Mitochondrial disease can affect every cell in the body. Problems are likely to develop first in the heart or eyes, and Marshfield Clinic heart and ophthalmology specialists monitor Shayla.

Shayla will be on medications lifelong for deficiencies in growth hormones, thyroid and adrenal gland and because her body is unable to absorb vitamins and nutrients.

Ivan Zador, M.D.​, a pediatric endocrinologist, and nurses specially trained in nutrition and metabolism monitor her and adjust medications as needed.

She was diagnosed with type 1 diabetes in 2007. "It's a little more complicated because she can't say, 'I'm jittery, I'm hungry,' when her blood sugar is low," said Dr. Zador.

Other pediatric specialists who have been involved in Shayla's care are in neurology, surgery, gastroenterology, cardiology, medical genetics, ear, nose and throat, speech and physical therapy, orthopedics and physical medicine.

"We're the only place that has these multiple specialties in north central Wisconsin," Dr. Zador noted.

Guralski appreciates how attentive and patient Marshfield Clinic physicians and staff are with Shayla.

"The doctors are so good. They say, 'oh Shayla, you have such a good mama,' and I say, 'Shayla you have such good doctors so I can be a good mom,'" Guralski said. "They make me feel like Shayla is important. They treat her like a person."

Dr. Wright, her pediatrician since 2003, "values my opinion on how I feel and what I see with Shayla."

Shayla's mother makes all the difference, Dr. Wright said. "Her approach is, 'this is my daughter, she's complicated, and I love her.' She balances a hopeful, cheerful, and resilient attitude with a realistic acceptance of her daughter's difficulties. Shayla's mom celebrates her strengths, advocates for her child's needs and accepts that there are some things medicine can't fix."

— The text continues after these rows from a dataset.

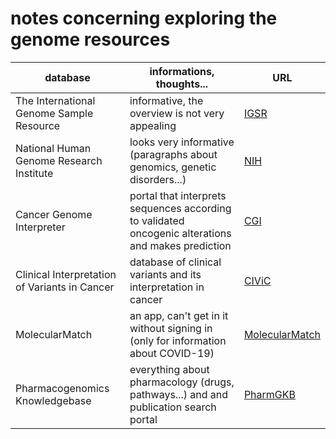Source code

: # notes concerning exploring the genome resources


database| informations, thoughts... | URL
--- | --- | ---
The International Genome Sample Resource | informative, the overview is not very appealing | [IGSR](https://www.internationalgenome.org/)
National Human Genome Research Institute | looks very informative (paragraphs about genomics, genetic disorders...) | [NIH](https://www.genome.gov/)
Cancer Genome Interpreter | portal that interprets sequences according to validated oncogenic alterations and makes prediction | [CGI](https://www.cancergenomeinterpreter.org/home)
Clinical Interpretation of Variants in Cancer | database of clinical variants and its interpretation in cancer | [CIViC](https://civicdb.org/home)
MolecularMatch | an app, can't get in it without signing in (only for information about COVID-19) | [MolecularMatch](https://app.molecularmatch.com/)
Pharmacogenomics Knowledgebase | everything about pharmacology (drugs, pathways...) and and publication search portal | [PharmGKB](https://www.pharmgkb.org/)


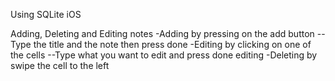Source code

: Using SQLite iOS

Adding, Deleting and Editing notes
-Adding by pressing on the add button
--Type the title and the note then press done
-Editing by clicking on one of the cells
--Type what you want to edit and press done editing
-Deleting by swipe the cell to the left
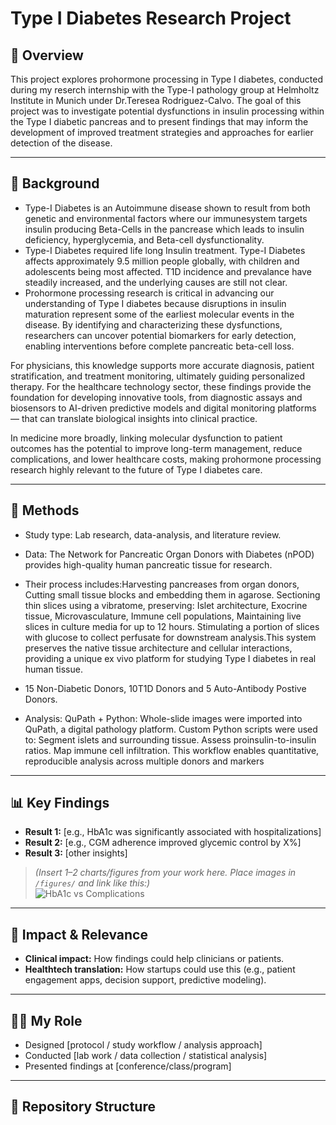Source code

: # Type I Diabetes Research Project

## 📌 Overview
This project explores prohormone processing in Type I diabetes, conducted during my reserch internship with the Type-I pathology group at Helmholtz Institute in Munich under Dr.Teresea Rodriguez-Calvo.
The goal of this project was to investigate potential dysfunctions in insulin processing within the Type I diabetic pancreas and to present findings that may inform the development of improved treatment strategies and approaches for earlier detection of the disease.

---

## 🔬 Background
- Type-I Diabetes is an Autoimmune disease shown to result from both genetic and environmental factors where our immunesystem targets insulin producing Beta-Cells in the pancrease which leads to insulin deficiency, hyperglycemia, and Beta-cell dysfunctionality.
-  Type-I Diabetes required life long Insulin treatment. Type-I Diabetes affects approximately 9.5 million people globally, with children and adolescents being most affected. T1D incidence and prevalance have steadily increased, and the underlying causes are still not clear. 
- Prohormone processing research is critical in advancing our understanding of Type I diabetes because disruptions in insulin maturation represent some of the earliest molecular events in the disease. By identifying and characterizing these dysfunctions, researchers can uncover potential biomarkers for early detection, enabling interventions before complete pancreatic beta-cell loss.

For physicians, this knowledge supports more accurate diagnosis, patient stratification, and treatment monitoring, ultimately guiding personalized therapy. For the healthcare technology sector, these findings provide the foundation for developing innovative tools, from diagnostic assays and biosensors to AI-driven predictive models and digital monitoring platforms — that can translate biological insights into clinical practice.

In medicine more broadly, linking molecular dysfunction to patient outcomes has the potential to improve long-term management, reduce complications, and lower healthcare costs, making prohormone processing research highly relevant to the future of Type I diabetes care. 

---

## 🧪 Methods
- Study type: Lab research, data-analysis, and literature review. 
- Data:  The Network for Pancreatic Organ Donors with Diabetes (nPOD) provides high-quality human pancreatic tissue for research.
- Their process includes:Harvesting pancreases from organ donors, Cutting small tissue blocks and embedding them in agarose. Sectioning thin slices using a vibratome, preserving: Islet architecture, Exocrine tissue, Microvasculature, Immune cell populations, Maintaining live slices in culture media for up to 12 hours. Stimulating a portion of slices with glucose to collect perfusate for downstream analysis.This system preserves the native tissue architecture and cellular interactions, providing a unique ex vivo platform for studying Type I diabetes in real human tissue.
- 15 Non-Diabetic Donors, 10T1D Donors and 5 Auto-Antibody Postive Donors. 

- Analysis:   QuPath + Python: Whole-slide images were imported into QuPath, a digital pathology platform.
Custom Python scripts were used to: Segment islets and surrounding tissue. Assess proinsulin-to-insulin ratios. Map immune cell infiltration. This workflow enables quantitative, reproducible analysis across multiple donors and markers

---

## 📊 Key Findings
- **Result 1:** [e.g., HbA1c was significantly associated with hospitalizations]  
- **Result 2:** [e.g., CGM adherence improved glycemic control by X%]  
- **Result 3:** [other insights]  

> *(Insert 1–2 charts/figures from your work here. Place images in `/figures/` and link like this:)*  
> ![HbA1c vs Complications](figures/hba1c_chart.png)

---

## 🚀 Impact & Relevance
- **Clinical impact:** How findings could help clinicians or patients.  
- **Healthtech translation:** How startups could use this (e.g., patient engagement apps, decision support, predictive modeling).  

---

## 👩‍🔬 My Role
- Designed [protocol / study workflow / analysis approach]  
- Conducted [lab work / data collection / statistical analysis]  
- Presented findings at [conference/class/program]  

---

## 📂 Repository Structure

Shayla laughs and claps when pleased or excited. "She's such a happy, content child. She eats the same things we do," said Guralski, who purees her food.

Her older brother, Mason, is good natured and accepting, his mom said. "He's her favorite toy. She enjoys watching and playing with Mason almost more than anything else."

"She is a miracle," Guralski said. "I wouldn't change anything because she has helped us realize what's important. We don't buy brand new vehicles and we didn't build the house we used to dream of building, but those things don't matter. We have reliable vehicles and more than enough room in our home. I used to work 60+ hours a week as an accountant and missed a lot of those 'first' things that kids do. Now I get to stay home with my kids. I don't have to stay home, I get to stay home. Mason loves it that I'm home every day when he gets off the bus."

 Managing Special Needs

​​A new pediatric case management program is available at Marshfield Clinic to support children with special health care needs.

Led by a pediatrician, a case manager – a nurse or social worker – helps parents understand and access the services, programs and doctors involved in meeting a child's special needs.

Families will find this service helpful if they have a child who has or is at increased risk for a chronic physical, developmental, behavioral or emotional condition.

The pediatric case manager can help coordinate appointments, advocate for families, facilitate communication, assist with concerns or challenges and locate other resources.